● Série de tâches:
A: Répondez aux questions suivantes d'après le texte sur le travail en caisse.
(i) Combien de jours dure le stage évoqué au début ?
(ii) À qui ce texte est-il dédié ?
(iii) À quelle heure commence la journée type ?
B: Dressez la liste complète des choses pour lesquelles, selon le texte sur le travail en caisse, on se fait enfler quand on a déjà travaillé.
C: Rédigez la suite du texte sur le travail en caisse, à partir de sa dernière phrase.

● Texte fourni:
Pendant les vacances, j’ai fait comme tout le monde, j’ai chopé un petit boulot pour me permettre de gagner un peu de tunes. Le truc, c’est qu’en bossant à la caisse, on omet certains détails, qui peuvent vite devenir casse-couille voire carrément bandant. On s’aperçoit que dans le monde du travail, on doit avoir une certaine tenue, un langage approprié pour le dialogue. On nous apprend ça dans notre petit stage de deux jours : le client a toujours raison, même si c’est un gros con.
Quand on a jamais travaillé de sa vie, on a grave la motive. Quand on a déjà travaillé, on comprend qu’on se fait enfler de tous les côtés : pour la pause qu’on nous entube, pour les heures de boulot que le boss oubli de compter, ou encore pour les heures sup’ qui sont plus payées.
A la limite, vous pourriez me dire que ce texte est dédié au patron, à tout ce qui fait que Super U est de la grosse merde mais non…il n’en ait rien. Ce texte, bordel, je le dédis à tous ces putains de clients qui me prennent pour une grosse merde, pour une tâche qui a raté ses études et qui se retrouvent là parce qu’elle sait rien foutre d’autre. Je le dédis à tous ces cons de clients qui m’exaspèrent et que j’ai envie de faire sauter à la station service…Alors, bonne Saint-Con, bande de sous-merde :
« La journée type commence à 8h. Lorsque j’arrive au magasin, il fait nuit et j’ai généralement la gueule enfariné parce que j’ai fait la bringue la veille. Mes doigts lâchent l’objet glacial et je resserre ma « polaire » (= vieille polaire rouge qui a servi depuis deux siècles). En rentrant par la porte d’entrée, tout le monde s’agite, vaque à ses occupations. Moi, j’passe devant l’accueil, badge pour signaler ma présence (pas déconner avec la badgeuse parce qu’au sinon tu te fais allumer) et fait un bref bonjour de la tête (parce qu’en général, les nanas de l’accueil, elles s’en branlent carrément). Je monte au premier et pose mes affaires dans la salle réservé aux nanas. Je redescend promptement et passe par la salle des tiroirs ou je récupère ma caisse et l’« apport » (la monnaie que j’ai commandé la veille).

● Données brutes:
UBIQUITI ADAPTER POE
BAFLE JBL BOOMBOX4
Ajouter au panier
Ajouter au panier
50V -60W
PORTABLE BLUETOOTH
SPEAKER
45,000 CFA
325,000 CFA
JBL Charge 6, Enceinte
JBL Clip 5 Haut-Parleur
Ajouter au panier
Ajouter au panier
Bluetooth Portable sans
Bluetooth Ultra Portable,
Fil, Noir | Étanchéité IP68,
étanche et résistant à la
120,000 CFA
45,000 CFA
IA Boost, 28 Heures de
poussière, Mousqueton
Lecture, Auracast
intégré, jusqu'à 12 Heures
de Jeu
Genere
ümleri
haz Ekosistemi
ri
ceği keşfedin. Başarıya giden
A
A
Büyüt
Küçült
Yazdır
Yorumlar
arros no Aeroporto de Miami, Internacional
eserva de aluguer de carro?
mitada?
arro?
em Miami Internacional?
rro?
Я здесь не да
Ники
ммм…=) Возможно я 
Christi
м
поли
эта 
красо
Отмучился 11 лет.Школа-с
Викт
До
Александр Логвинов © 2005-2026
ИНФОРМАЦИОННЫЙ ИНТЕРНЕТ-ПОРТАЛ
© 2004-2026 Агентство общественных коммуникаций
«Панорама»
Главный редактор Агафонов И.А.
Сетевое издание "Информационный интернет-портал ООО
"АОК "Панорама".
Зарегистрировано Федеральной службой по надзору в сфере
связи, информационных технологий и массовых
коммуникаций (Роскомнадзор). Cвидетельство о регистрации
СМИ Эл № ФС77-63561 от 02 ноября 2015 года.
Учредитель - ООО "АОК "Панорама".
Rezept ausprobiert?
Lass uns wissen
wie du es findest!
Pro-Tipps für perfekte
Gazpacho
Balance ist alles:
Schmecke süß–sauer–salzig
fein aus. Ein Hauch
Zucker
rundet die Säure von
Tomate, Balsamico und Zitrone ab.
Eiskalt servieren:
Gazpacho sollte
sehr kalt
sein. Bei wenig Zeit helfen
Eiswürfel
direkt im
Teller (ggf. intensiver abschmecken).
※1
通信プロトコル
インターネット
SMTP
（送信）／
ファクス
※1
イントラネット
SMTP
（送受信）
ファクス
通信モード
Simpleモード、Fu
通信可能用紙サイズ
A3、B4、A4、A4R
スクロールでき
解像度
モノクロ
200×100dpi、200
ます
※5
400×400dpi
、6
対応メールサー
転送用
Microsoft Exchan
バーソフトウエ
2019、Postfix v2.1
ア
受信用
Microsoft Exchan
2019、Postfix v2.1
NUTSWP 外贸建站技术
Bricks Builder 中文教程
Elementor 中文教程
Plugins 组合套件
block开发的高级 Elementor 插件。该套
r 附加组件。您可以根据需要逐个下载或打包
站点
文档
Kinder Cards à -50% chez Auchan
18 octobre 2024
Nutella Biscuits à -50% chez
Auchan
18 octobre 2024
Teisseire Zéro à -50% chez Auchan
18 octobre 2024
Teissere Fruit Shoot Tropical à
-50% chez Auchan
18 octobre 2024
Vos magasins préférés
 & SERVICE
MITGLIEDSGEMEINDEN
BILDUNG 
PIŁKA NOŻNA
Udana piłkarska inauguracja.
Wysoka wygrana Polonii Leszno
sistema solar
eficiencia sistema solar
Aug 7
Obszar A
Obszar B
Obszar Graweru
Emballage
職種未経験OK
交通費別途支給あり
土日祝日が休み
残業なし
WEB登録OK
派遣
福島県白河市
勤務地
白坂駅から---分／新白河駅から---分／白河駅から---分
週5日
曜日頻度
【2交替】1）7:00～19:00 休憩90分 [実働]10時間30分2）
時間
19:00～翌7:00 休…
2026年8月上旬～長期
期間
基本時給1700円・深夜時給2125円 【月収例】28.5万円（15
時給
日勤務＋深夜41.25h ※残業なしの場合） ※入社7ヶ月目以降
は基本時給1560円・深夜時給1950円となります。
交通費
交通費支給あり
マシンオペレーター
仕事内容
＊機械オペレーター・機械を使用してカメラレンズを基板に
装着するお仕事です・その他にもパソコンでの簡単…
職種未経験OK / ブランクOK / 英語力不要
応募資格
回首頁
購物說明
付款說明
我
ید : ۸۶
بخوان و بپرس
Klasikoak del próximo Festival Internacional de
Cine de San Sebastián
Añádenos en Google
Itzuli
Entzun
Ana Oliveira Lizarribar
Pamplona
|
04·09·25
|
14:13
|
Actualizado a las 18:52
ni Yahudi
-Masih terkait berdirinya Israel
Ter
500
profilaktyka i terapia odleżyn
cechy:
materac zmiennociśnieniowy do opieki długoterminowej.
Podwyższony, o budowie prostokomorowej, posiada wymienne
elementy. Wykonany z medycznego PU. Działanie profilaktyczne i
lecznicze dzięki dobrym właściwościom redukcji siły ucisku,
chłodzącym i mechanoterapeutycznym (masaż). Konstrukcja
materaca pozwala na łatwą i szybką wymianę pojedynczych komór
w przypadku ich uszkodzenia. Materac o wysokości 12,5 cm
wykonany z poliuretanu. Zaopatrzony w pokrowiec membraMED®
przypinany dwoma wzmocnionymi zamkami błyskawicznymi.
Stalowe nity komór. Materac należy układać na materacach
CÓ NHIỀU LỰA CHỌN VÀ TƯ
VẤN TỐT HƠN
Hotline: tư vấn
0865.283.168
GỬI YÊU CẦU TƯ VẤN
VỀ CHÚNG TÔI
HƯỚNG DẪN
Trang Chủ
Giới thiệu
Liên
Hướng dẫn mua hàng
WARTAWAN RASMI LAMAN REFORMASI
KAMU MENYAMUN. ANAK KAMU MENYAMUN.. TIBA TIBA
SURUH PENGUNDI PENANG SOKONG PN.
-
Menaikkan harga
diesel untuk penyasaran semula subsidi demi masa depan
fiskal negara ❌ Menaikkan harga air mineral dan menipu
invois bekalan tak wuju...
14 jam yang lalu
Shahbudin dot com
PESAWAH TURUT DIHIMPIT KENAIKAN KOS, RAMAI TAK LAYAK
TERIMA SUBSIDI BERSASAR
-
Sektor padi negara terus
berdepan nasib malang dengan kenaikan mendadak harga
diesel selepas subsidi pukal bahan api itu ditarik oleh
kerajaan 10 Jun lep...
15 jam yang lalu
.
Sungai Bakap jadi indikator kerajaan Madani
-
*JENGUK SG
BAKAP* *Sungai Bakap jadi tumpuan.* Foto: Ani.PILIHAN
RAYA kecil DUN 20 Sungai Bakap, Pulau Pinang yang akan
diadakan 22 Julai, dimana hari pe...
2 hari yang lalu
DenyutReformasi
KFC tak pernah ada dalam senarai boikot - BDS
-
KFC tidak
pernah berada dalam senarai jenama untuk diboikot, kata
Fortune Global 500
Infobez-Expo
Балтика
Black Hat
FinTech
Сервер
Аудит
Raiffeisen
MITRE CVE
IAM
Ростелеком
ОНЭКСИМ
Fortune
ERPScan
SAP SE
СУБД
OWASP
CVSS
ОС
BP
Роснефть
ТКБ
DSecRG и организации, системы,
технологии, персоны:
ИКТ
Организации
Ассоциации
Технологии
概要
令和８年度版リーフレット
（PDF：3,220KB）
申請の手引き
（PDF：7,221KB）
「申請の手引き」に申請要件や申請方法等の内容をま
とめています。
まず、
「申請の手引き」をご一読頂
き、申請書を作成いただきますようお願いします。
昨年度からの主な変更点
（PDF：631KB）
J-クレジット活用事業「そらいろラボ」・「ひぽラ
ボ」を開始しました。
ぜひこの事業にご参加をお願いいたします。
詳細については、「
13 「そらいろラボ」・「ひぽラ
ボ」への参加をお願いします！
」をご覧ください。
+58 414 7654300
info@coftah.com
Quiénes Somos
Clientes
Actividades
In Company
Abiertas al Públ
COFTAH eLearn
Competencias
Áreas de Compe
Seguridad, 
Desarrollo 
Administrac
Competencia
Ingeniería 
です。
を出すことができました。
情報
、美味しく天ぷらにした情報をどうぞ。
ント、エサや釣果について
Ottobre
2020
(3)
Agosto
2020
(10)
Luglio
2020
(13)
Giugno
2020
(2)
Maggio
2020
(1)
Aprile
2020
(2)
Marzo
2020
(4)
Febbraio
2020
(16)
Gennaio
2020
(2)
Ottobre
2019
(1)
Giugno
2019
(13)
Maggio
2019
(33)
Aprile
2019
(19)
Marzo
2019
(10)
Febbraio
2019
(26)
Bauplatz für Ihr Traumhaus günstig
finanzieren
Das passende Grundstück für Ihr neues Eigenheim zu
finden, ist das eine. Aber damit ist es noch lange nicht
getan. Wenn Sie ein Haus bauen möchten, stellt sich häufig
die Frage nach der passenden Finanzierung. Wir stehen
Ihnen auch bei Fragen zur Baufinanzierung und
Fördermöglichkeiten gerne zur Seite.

● Réponses par tâche:
A:
(i) Deux jours.
(ii) À tous les clients qui prennent la personne en caisse pour une grosse merde, pour quelqu'un qui a raté ses études et ne sait rien faire d'autre.
(iii) À 8h.

B:
- La pause
- Les heures de boulot que le patron oublie de compter
- Les heures supplémentaires qui ne sont plus payées

C:
Ma journée de merde peut alors commencer. Je trottine jusqu’à la caisse qui m’est affectée, pose le tiroir, rentre le code et avanti, la machine est prête à rentabiliser. Juste avant de commencer le boulot, dernières petites précautions : nettoyer la caisse - vérifier le papier pour les tickets de caisse - les sacs plastiques bon marché pour les fringues - la lumière pour signaler que je suis open et enfin, ouvrir la petite barrière. Je pose mon cul sur une chaise défoncée (juste manière de me niquer le dos un petit peu plus dans cette journée de 9h) et commence à coller mon sourire de conne pour la journée.
Ce qu’il y a de marrant quand on mate les clients, c’est de voir à quel point ils sont cons (surtout les vieux). Il y a deux types de cons dans cette catégorie :
- Ceux qui vont se précipiter sur la caisse alors que le magasin est vide ; ou ceux qui se précipitent sur la caisse et qui se foutent sur la gueule pour avoir la première place.
- Et ceux qui regardent la loupiote verte d’un air abruti et qui demande : « c’est ouvert ? » (Genre, j’suis là pour combler le décor quoi).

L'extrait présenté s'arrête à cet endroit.